机器学习tensorflow-keras之如何优雅的从上次断掉的地方继续训练

前言

在机器学习的场景中,训练数据经常会特别大,训练可能要持续好几天甚至上周。如果中途机器断电或是发生意外不得不中断训练过程,那就得不偿失。

使用keras 高阶API,可以很简单的保存训练现场,可以让我们很容易的恢复到上次落下的地方继续训练。

思路

存在两个巨大的问题:

  1. 继续训练会有这样一个影响,就是我们的学习率如果是不固定的,比如前100 epoch 学习率0.1,后100 epoch 学习率要0.01,这样的话,epoch这个数据比需要被记录下来。

  2. 如果设save_best_only=True,会一遍遍覆盖旧的.h5文件,当重新加载的时候,self.best是正负无穷(正负取决于mointorval_loss还是val_acc等)

要做到从上次落下的地方继续训练,首先需要明确我们保存模型的方法是什么!

  1. 保存全部训练数据(save_weights_only=False) or 只保存weights(save_weights_only=True)

  2. 保存最棒的版本(save_best_only=True) or 保存最新的版本(save_best_only=False)

  3. .h5文件覆盖老的文件 or 每一个文件都使用epoch区别开来

使用'./path/to/somename-{epoch:04d}.h5'.作为文件名即可使得每次存储的文件名都有个epoch数作为后缀。

原因在于,在keras/callbacks.py中源码是如此定义的:

def on_epoch_end(self, epoch, logs=None):
    logs = logs or {}
    。。。。。。
        filepath = self.filepath.format(epoch=epoch + 1, **logs)

其次,我们必须知道继续训练的充要条件是什么:

  1. 知道在中断时,执行到哪一个epoch
  2. 知道在中断时,最高的val_acc或最小的val_loss是多少

针对上面提出来的7点问题,我们下文将探讨如何设计一个能满足上述要求的方法。

导入相关依赖

from keras.callbacks import ModelCheckpoint
import h5py
import numpy as np
import keras

上述引入使用的是keras自身API,如果您需要使用tensorflow.keras请导入如下依赖:

from tensorflow.keras.callbacks import ModelCheckpoint
import h5py
import numpy as np
from tensorflow import keras

其中ModelCheckpoint就是我们今天的猪脚。

有关于更多callback的内容,请参阅官方文档:https://keras-cn.readthedocs.io/en/latest/other/callbacks/

准备训练数据

为了快速演示,我们使用mnist数据集

(train_images, train_labels), (test_images, test_labels) = keras.datasets.mnist.load_data()
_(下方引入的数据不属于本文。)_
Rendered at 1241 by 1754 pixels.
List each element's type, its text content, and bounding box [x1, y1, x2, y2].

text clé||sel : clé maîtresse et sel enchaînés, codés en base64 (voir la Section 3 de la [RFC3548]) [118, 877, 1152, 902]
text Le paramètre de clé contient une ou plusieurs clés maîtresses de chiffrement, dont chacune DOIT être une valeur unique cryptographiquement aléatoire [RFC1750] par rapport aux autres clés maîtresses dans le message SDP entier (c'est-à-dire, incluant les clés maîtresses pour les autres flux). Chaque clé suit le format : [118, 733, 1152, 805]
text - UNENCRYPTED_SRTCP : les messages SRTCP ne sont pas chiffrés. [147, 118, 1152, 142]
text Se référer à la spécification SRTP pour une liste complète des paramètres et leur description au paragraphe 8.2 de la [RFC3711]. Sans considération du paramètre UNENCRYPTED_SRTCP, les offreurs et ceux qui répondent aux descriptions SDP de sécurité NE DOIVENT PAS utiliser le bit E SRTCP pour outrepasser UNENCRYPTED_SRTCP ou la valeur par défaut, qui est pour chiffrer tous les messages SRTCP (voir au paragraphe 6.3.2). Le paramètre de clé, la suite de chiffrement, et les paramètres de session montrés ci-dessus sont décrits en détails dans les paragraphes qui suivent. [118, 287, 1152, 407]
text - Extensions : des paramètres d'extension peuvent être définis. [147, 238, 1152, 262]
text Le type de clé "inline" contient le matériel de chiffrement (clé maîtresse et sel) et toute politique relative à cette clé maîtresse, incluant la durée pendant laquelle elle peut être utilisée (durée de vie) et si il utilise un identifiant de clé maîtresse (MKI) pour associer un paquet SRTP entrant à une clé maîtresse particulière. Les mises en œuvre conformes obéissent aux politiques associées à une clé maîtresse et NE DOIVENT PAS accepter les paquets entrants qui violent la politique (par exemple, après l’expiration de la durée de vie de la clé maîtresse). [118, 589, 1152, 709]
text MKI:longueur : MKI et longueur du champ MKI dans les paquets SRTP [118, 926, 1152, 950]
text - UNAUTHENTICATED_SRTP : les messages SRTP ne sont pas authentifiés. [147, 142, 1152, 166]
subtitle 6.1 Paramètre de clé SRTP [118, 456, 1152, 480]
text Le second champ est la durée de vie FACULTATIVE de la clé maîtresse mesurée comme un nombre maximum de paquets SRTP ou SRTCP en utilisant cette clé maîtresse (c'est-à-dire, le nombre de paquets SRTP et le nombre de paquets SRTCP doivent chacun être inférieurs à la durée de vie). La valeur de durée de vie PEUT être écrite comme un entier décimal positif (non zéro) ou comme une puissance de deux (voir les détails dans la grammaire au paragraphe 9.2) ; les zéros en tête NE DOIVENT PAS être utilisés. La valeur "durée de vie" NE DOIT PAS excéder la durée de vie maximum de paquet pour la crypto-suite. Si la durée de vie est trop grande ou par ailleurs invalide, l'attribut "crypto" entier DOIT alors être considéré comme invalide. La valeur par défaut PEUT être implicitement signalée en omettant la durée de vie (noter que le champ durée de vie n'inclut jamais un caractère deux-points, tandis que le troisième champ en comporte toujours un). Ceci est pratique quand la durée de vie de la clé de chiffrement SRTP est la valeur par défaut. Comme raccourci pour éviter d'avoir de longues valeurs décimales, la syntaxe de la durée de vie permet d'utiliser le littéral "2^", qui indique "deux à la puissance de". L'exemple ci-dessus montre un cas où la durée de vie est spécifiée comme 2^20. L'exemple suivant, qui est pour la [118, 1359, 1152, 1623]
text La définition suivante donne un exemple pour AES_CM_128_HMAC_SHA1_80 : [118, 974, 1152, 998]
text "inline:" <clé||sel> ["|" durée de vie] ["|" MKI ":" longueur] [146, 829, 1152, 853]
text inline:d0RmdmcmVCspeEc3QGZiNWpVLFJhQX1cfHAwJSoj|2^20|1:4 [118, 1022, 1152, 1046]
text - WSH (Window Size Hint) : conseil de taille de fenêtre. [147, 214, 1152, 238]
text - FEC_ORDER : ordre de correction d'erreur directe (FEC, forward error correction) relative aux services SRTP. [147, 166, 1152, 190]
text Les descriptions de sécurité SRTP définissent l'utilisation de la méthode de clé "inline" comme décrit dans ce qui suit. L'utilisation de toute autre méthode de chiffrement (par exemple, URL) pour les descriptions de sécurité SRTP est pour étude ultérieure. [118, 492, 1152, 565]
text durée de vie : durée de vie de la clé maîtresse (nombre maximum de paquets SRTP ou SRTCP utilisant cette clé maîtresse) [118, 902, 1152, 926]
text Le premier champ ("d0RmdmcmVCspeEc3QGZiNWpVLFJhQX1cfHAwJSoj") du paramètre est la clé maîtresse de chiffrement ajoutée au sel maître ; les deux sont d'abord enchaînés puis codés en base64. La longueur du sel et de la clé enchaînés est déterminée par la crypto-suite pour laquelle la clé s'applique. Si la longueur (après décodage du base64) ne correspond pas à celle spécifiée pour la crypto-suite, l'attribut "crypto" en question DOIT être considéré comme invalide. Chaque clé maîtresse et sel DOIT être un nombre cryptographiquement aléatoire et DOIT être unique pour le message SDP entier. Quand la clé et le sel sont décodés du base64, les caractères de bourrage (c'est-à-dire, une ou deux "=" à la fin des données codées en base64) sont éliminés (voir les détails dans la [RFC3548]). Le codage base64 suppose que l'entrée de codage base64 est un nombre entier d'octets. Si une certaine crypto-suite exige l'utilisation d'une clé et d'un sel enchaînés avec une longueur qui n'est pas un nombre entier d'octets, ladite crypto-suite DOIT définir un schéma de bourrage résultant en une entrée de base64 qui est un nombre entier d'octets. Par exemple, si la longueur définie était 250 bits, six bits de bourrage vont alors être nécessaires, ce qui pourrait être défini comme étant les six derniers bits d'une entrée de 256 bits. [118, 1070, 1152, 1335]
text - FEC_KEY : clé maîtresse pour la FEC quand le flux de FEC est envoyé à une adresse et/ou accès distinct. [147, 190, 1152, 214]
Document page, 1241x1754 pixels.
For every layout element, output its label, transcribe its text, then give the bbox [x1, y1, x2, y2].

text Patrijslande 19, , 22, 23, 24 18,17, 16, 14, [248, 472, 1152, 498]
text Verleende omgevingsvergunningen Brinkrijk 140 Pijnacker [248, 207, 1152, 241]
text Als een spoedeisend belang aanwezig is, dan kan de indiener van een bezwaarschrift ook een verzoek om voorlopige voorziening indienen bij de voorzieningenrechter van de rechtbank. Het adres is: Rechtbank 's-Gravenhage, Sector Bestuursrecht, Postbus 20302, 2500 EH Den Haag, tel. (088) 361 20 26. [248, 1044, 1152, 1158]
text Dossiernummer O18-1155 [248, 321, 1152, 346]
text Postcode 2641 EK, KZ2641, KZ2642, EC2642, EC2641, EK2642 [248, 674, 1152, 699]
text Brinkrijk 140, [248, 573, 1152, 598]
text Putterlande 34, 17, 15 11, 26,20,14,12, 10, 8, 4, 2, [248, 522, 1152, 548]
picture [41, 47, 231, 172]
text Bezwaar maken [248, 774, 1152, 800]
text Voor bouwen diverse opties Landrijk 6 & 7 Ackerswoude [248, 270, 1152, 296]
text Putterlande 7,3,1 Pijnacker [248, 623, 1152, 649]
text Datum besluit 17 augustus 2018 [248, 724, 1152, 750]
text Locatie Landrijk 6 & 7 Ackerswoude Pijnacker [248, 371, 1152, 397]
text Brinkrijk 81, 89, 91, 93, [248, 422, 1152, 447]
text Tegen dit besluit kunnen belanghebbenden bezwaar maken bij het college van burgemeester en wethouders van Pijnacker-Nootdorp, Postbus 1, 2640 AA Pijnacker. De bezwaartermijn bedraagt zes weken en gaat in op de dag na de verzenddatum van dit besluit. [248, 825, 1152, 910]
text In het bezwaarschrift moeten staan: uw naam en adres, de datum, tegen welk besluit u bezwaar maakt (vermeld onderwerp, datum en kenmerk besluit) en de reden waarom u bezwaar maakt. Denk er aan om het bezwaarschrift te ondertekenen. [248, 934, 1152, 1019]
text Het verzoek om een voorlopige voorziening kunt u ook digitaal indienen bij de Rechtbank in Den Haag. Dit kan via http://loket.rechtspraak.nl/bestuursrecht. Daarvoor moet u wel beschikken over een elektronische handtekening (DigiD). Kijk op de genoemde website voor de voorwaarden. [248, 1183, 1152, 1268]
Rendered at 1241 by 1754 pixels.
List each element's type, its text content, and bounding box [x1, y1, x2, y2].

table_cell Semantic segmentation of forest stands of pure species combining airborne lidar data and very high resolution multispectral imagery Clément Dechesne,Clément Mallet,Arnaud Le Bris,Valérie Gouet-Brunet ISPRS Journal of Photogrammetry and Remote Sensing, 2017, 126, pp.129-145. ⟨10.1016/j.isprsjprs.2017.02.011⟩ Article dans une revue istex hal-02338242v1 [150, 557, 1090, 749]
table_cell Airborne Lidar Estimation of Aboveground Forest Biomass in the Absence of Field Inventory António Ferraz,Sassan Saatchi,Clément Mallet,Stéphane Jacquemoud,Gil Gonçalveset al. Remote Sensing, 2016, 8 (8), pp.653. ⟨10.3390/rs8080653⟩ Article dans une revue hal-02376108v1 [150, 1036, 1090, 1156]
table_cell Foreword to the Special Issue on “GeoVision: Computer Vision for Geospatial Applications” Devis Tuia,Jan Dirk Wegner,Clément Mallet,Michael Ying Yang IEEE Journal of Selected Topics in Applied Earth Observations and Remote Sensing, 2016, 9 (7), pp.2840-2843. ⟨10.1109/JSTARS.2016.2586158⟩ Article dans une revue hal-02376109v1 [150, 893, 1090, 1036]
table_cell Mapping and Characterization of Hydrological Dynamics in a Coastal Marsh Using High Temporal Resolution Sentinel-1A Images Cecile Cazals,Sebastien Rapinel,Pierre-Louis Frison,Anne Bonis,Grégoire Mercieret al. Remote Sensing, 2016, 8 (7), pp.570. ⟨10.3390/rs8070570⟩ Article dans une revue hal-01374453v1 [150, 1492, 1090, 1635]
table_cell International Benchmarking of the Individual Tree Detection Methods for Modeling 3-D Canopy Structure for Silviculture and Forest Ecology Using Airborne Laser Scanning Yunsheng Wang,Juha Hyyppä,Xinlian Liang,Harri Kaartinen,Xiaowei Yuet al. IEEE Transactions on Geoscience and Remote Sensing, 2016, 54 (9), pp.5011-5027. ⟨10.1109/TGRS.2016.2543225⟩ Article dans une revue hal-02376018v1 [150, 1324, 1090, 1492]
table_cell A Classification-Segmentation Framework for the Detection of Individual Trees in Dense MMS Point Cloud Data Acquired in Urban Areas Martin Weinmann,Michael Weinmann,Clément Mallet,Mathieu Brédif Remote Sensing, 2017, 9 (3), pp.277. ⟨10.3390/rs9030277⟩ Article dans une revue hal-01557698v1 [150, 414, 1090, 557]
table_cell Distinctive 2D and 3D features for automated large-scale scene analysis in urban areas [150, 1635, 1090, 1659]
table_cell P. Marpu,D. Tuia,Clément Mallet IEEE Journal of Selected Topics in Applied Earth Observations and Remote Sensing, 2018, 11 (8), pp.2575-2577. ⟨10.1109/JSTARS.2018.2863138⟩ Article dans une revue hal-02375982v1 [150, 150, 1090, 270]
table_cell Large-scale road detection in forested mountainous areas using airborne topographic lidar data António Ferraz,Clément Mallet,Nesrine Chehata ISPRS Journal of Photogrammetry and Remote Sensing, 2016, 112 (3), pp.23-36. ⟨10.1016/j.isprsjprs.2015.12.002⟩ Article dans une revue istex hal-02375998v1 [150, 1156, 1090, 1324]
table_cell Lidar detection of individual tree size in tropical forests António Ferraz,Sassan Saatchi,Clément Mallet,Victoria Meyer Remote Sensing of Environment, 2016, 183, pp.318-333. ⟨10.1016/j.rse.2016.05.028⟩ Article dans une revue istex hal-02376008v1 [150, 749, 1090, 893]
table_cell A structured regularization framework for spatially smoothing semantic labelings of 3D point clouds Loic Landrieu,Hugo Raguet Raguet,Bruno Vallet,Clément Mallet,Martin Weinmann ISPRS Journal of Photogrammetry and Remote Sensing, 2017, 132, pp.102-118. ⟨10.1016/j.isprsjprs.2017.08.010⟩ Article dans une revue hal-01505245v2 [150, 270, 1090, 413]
train_labels = train_labels[:1000]
test_labels = test_labels[:1000]

train_images = train_images[:1000].reshape(-1, 28 * 28) / 255.0
test_images = test_images[:1000].reshape(-1, 28 * 28) / 255.0

如果下载数据集的过程中出现问题,请选择代理 或 在keras apitensorflow.keras之间切换,前者将数据托管在amazon上,后者在google上。请酌情选择。

构建一个简单的神经网络

# Returns a short sequential model
def create_model():
  model = keras.models.Sequential([
    keras.layers.Dense(512, activation="relu", input_shape=(784,)),
    keras.layers.Dropout(0.2),
    keras.layers.Dense(10, activation="softmax")
  ])

  model.compile(optimizer=keras.optimizers.Adam(),
                loss=keras.losses.sparse_categorical_crossentropy,
                metrics=['accuracy'])

  return model

# Create a basic model instance
model = create_model()
model.summary()
_________________________________________________________________
Layer (type)                 Output Shape              Param #   
=================================================================
dense_1 (Dense)              (None, 512)               401920    
_________________________________________________________________
dropout_1 (Dropout)          (None, 512)               0         
_________________________________________________________________
dense_2 (Dense)              (None, 10)                5130      
=================================================================
Total params: 407,050
Trainable params: 407,050
Non-trainable params: 0
model = create_model()

准备输出

创建h5模型输出的目录

import os
if not os.path.exists('./results/'):
    os.mkdir('./results/')

ModelCheckpoint继承一个子类用于拓展

class MetaCheckpoint(ModelCheckpoint):
    def __init__(self, filepath, monitor='val_loss', verbose=0,
                 save_best_only=False, save_weights_only=False,
                 mode='auto', period=1, training_args=None, meta=None):

        super(MetaCheckpoint, self).__init__(filepath,
                                             monitor=monitor,
                                             verbose=verbose,
                                             save_best_only=save_best_only,
                                             save_weights_only=save_weights_only,
                                             mode=mode,
                                             period=period)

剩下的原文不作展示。